The other great thing about regular exercise for people with high blood pressure is that it helps in weight loss. If you are overweight with high blood pressure, weight loss can lead to a significant fall in systolic blood pressure.


Weight reduction


When people with high blood pressure are compared to people with normal blood pressure, one of the major differences is an increased prevalence in obesity. The Framingham Heart Study showed the association between obesity and hypertension by following participants for up to 44 years5 . It was estimated that excess body weight accounted for approximately 26% of cases of hypertension in men and 28% in women. This relationship between obesity and hypertension is important because weight loss can lead to significant falls in blood pressure.


Dietary changes


Diet plays an important role in many susceptible people in causing high blood pressure.

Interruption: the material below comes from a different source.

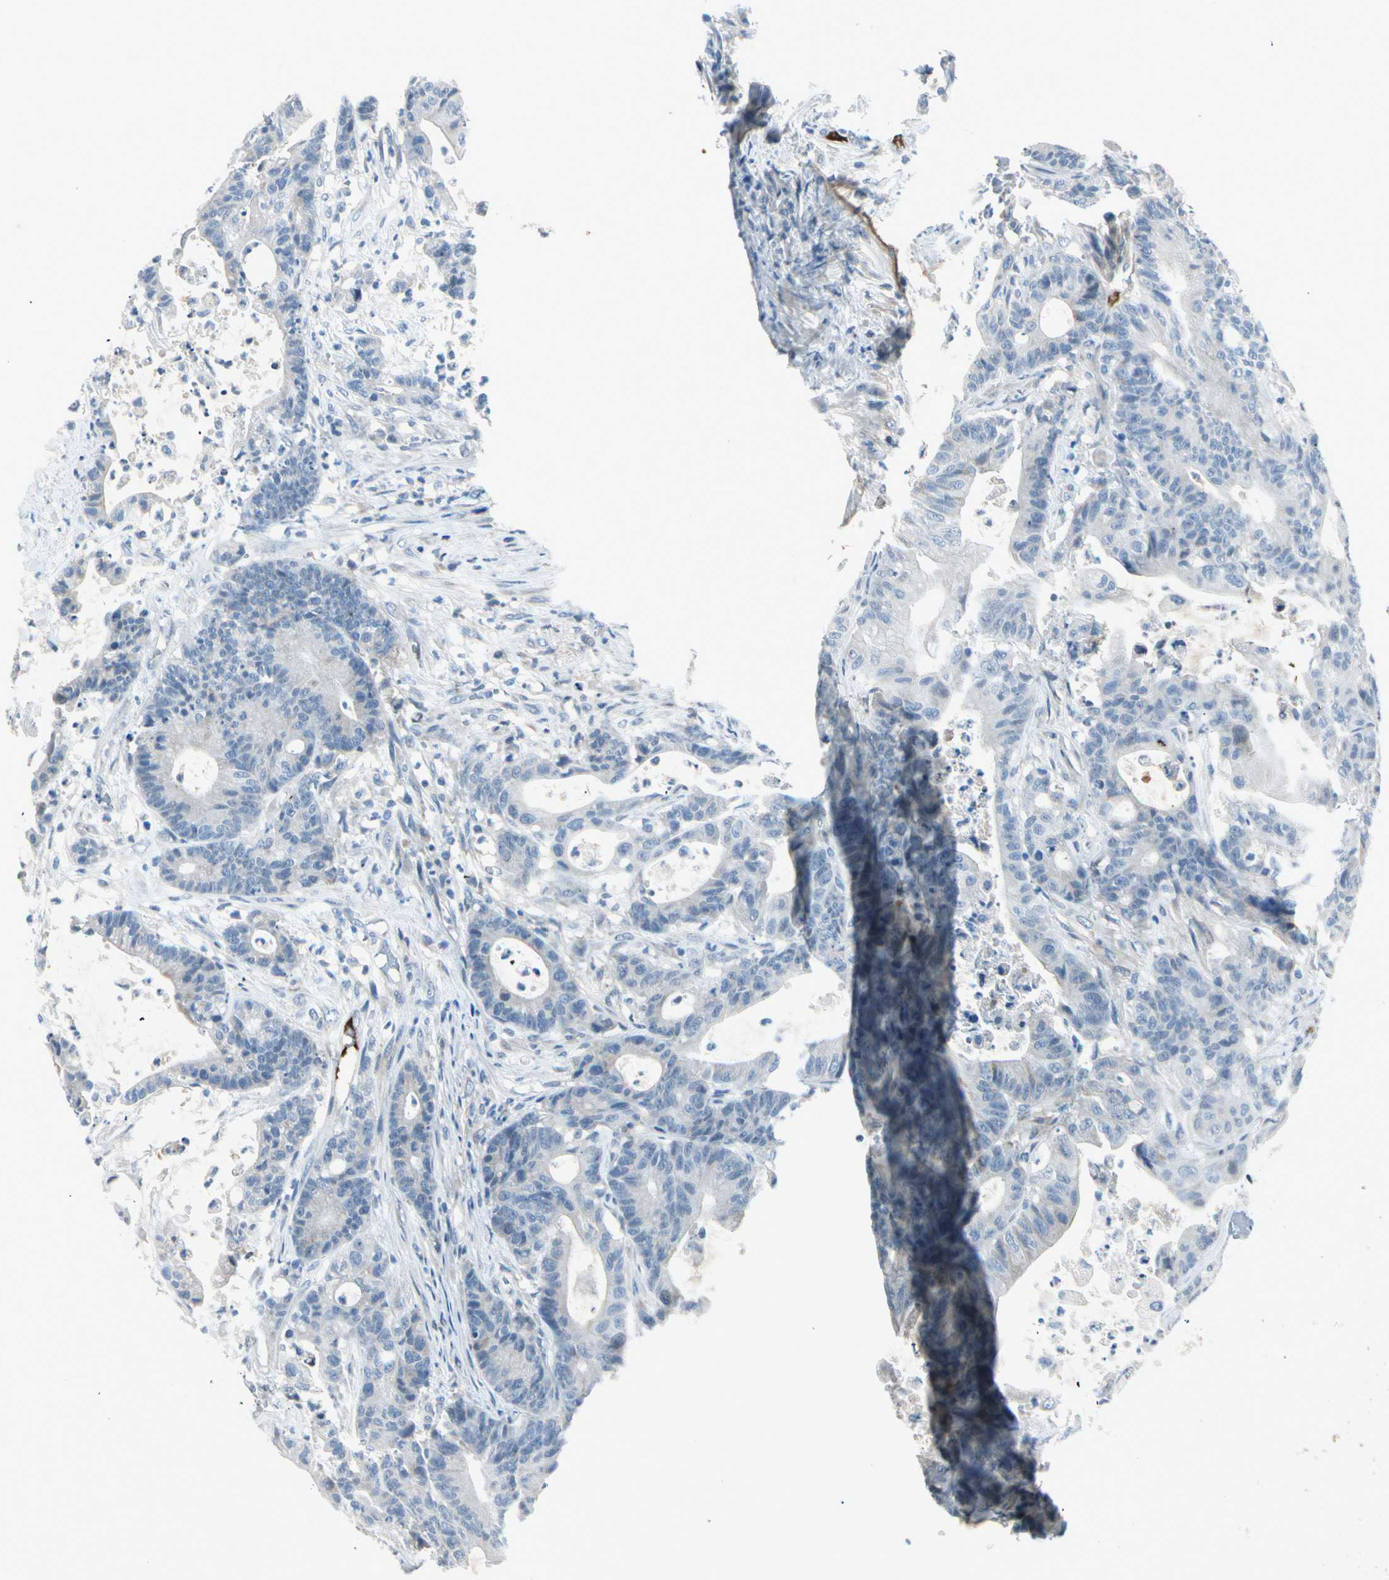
{"staining": {"intensity": "negative", "quantity": "none", "location": "none"}, "tissue": "colorectal cancer", "cell_type": "Tumor cells", "image_type": "cancer", "snomed": [{"axis": "morphology", "description": "Adenocarcinoma, NOS"}, {"axis": "topography", "description": "Colon"}], "caption": "Tumor cells are negative for brown protein staining in colorectal cancer (adenocarcinoma).", "gene": "SERPIND1", "patient": {"sex": "female", "age": 84}}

Follow these guidelines if you have high blood pressure:

  • Salt restrictionChoose foods lower in salt and sodium. The current recommendation is to consume less than 2.4 grams of sodium a day. That equals 6 grams (about 1 teaspoon) of table salt a day. The 6 grams includes ALL salt and sodium consumed, including that used in cooking and at the table.

  • Alcohol restrictionDrinking an excess amount of alcohol can raise your blood pressure. Alcohol is also high in calories, which can lead to weight gain (which, as you know, can raise your blood pressure). If you drink, be sure to have a moderate amount. This is defined as one drink a day for women and two drinks a day for men.

  • Low fat dietEating foods that are low in saturated fats, low in total fat, and low in cholesterol can reduce blood pressure. A well balanced diet of fruits, vegetables, whole grains, lean proteins, and low fat dairy products should make up the majority of your eating plan.

  • Quit smokingSmoking can acutely raise your blood pressure levels. However, chronic smoking has not been shown to be associated with an increased incidence of hypertension. Despite this, smoking must be avoided in any person with high blood pressure because it can markedly increase the risk of secondary cardiovascular complications caused by hypertension. Cessation of smoking rapidly lowers the risk of coronary heart disease by 35- 40%.

  • MedicationIf natural measures do not bring down your blood pressure, your doctor may decide that medication will be necessary. The tablets act by softening the strong pumping action of the heart or relaxing the tight arteries or reducing the body chemicals that control your blood pressure. The tablets must be taken regularly as directed and never stopped unless advised by your doctor.